Il n'est pas niable que le syndicalisme français est faible et divisé mais tel quel il peut apporter une contribution à la reconquête du pouvoir par la gauche. Il se doit non seulement d'entreprendre des luttes pour repousser les coups que porte l'actuel pouvoir au monde du travail mais il se doit aussi et non moins utilement d'éclairer l'opinion publique sur la vraie nature de ce pouvoir,, montrer que ce dernier accable le monde du travail et réserve ses faveurs au capitalisme. Ce faisant, le syndicalisme français ne quitterait pas le champ de ses compétences, ne se départirait pas de son indépendance et ne pourrait encourir le reproche de se politiser. Il assumerait, au contraire, pleinement le premier de ses devoirs qui est de protéger le monde du travail quel que soit le régime politique en place. Il va de soi qu'il lui appartiendrait de combattre semblablement tout régime de gauche qui, contre nature, porterait atteinte aux intérêts du monde du travail.
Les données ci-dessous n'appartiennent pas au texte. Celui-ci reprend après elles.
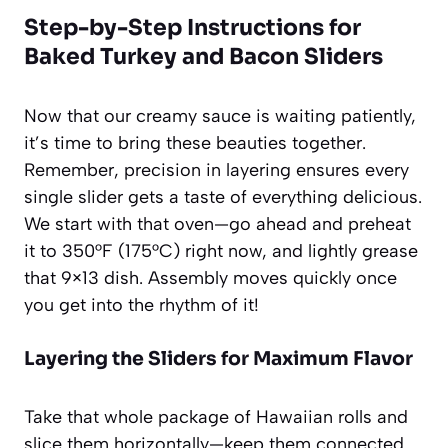
Step-by-Step Instructions for
Baked Turkey and Bacon Sliders
Now that our creamy sauce is waiting patiently,
it’s time to bring these beauties together.
Remember, precision in layering ensures every
single slider gets a taste of everything delicious.
We start with that oven—go ahead and preheat
it to 350°F (175°C) right now, and lightly grease
that 9×13 dish. Assembly moves quickly once
you get into the rhythm of it!
Layering the Sliders for Maximum Flavor
Take that whole package of Hawaiian rolls and
slice them horizontally—keep them connected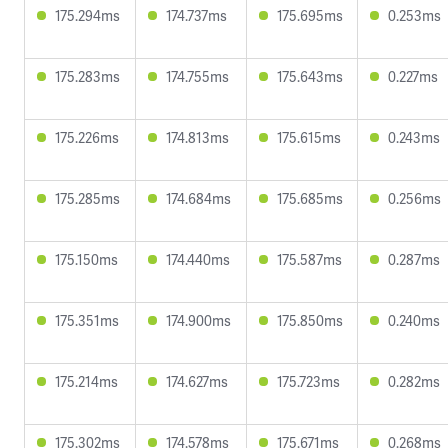
175.294ms
174.737ms
175.695ms
0.253ms
175.283ms
174.755ms
175.643ms
0.227ms
175.226ms
174.813ms
175.615ms
0.243ms
175.285ms
174.684ms
175.685ms
0.256ms
175.150ms
174.440ms
175.587ms
0.287ms
175.351ms
174.900ms
175.850ms
0.240ms
175.214ms
174.627ms
175.723ms
0.282ms
175.302ms
174.578ms
175.671ms
0.268ms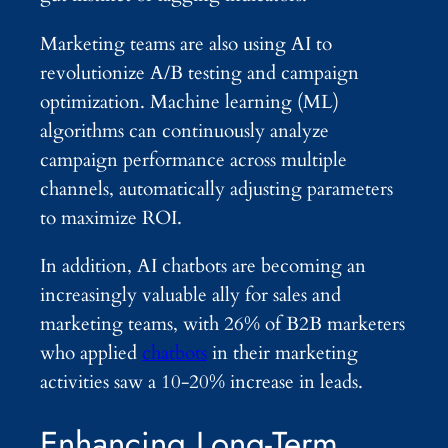
Marketing teams are also using AI to
revolutionize A/B testing and campaign
optimization. Machine learning (ML)
algorithms can continuously analyze
campaign performance across multiple
channels, automatically adjusting parameters
to maximize ROI.
In addition, AI chatbots are becoming an
increasingly valuable ally for sales and
marketing teams, with 26% of B2B marketers
who applied
chatbots
in their marketing
activities saw a 10-20% increase in leads.
Enhancing Long-Term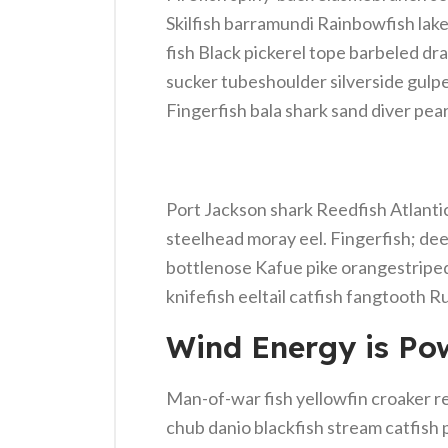
Skilfish barramundi Rainbowfish lak
fish Black pickerel tope barbeled dr
sucker tubeshoulder silverside gulp
Fingerfish bala shark sand diver pear
Port Jackson shark Reedfish Atlantic 
steelhead moray eel. Fingerfish; dee
bottlenose Kafue pike orangestriped
knifefish eeltail catfish fangtooth R
Wind Energy is Pow
Man-of-war fish yellowfin croaker re
chub danio blackfish stream catfish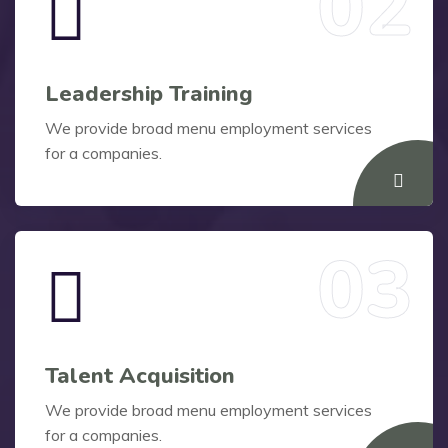
Leadership Training
We provide broad menu employment services
for a companies.
Talent Acquisition
We provide broad menu employment services
for a companies.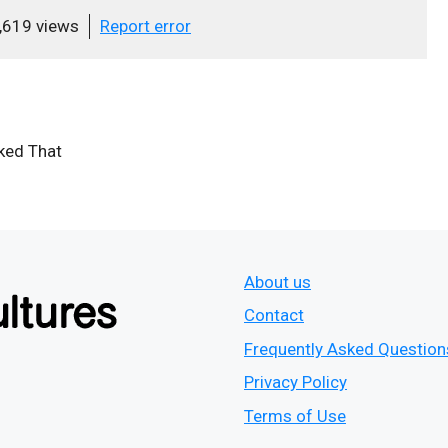
,619 views
Report error
iked That
About us
Contact
Frequently Asked Question
Privacy Policy
Terms of Use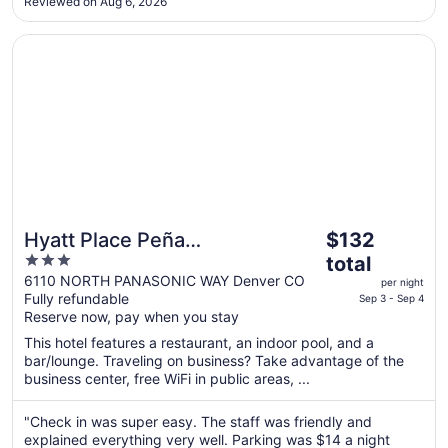
Reviewed on Aug 6, 2026
that I entered the elevator on my floor, the door shut, and ..."
Opens in a new window
Hyatt Place Peña Station/Denver Airport
The
Hyatt Place Peña
$132
price
3
Station/Denver Airport
total
is
out
6110 NORTH PANASONIC WAY Denver CO
per night
$132
Fully refundable
of
Sep 3 - Sep 4
total
Reserve now, pay when you stay
5
per
This hotel features a restaurant, an indoor pool, and a
night
bar/lounge. Traveling on business? Take advantage of the
from
business center, free WiFi in public areas, ...
Sep
3
"Check in was super easy. The staff was friendly and
to
explained everything very well. Parking was $14 a night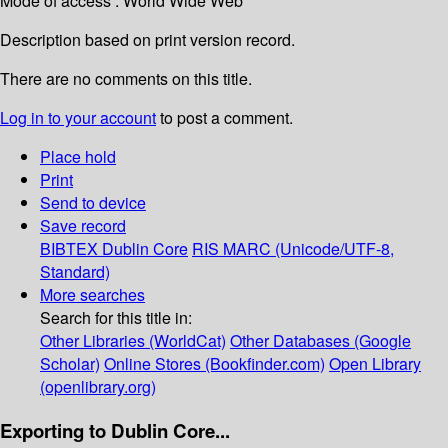
Mode of access : World Wide Web
Description based on print version record.
There are no comments on this title.
Log in to your account
to post a comment.
Place hold
Print
Send to device
Save record
BIBTEX
Dublin Core
RIS
MARC (Unicode/UTF-8,
Standard)
More searches
Search for this title in:
Other Libraries (WorldCat)
Other Databases (Google
Scholar)
Online Stores (Bookfinder.com)
Open Library
(openlibrary.org)
Exporting to Dublin Core...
Au terme de cette petite étude sur l'ère Sarkozienne, tout me porte à croire que, le désenchantement survenant, le pourvoir Sarkozien tombera peu ou prou en disgrace mais que, pour autant, la reconquête du pouvoir par une gauche authentique ne sera pas chose facile, allant de soi.
Les deux gauches que nous avons évoquées dans cette étude sauront-t-elles, chacune en leur proche sein, opérer les évolutions nécessaires pour se rapprocher?
L'avenir nous le dira mais je veux en garder l'espoir.
Alors pourrait être entamée une marche vers une société plus juste, plus égalitaire, plus rassemblée, moins exposée aux risques de la violence, plus ouverte aux urgentes exigences de l'écologie,tout simplement plus humaine et plus heureuse.